▸ **TASK INSTRUCTIONS**
Output word for word the lines from the one with "the bush at (598,297) 7.75 -2.09" to the final line of the data, both ends included, but skip the pictures.

▸ **RECORDED INFORMATION**
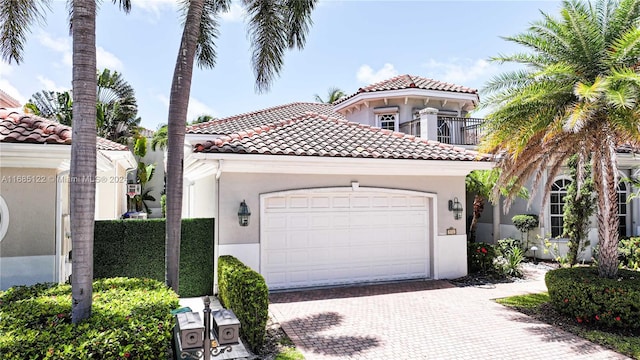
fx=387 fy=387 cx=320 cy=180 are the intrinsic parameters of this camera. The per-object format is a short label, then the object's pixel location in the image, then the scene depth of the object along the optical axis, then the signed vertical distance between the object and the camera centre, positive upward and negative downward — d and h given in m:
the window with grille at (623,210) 17.52 -0.57
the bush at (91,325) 4.41 -1.59
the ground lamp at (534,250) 15.32 -2.17
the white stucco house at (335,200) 10.73 -0.03
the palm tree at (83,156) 5.15 +0.59
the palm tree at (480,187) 15.83 +0.47
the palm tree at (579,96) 8.01 +2.27
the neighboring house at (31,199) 7.86 +0.02
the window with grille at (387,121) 20.45 +4.11
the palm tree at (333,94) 46.62 +12.70
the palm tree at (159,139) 34.59 +5.42
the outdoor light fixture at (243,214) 10.59 -0.41
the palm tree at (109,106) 28.56 +7.16
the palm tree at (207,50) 7.82 +3.70
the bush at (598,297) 7.75 -2.09
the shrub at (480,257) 13.53 -2.07
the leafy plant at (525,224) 16.14 -1.08
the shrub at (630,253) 14.80 -2.16
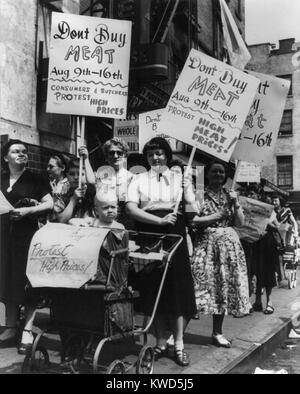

▸ **ANSWER TO THIS TASK**
the bush at (598,297) 7.75 -2.09
the shrub at (480,257) 13.53 -2.07
the leafy plant at (525,224) 16.14 -1.08
the shrub at (630,253) 14.80 -2.16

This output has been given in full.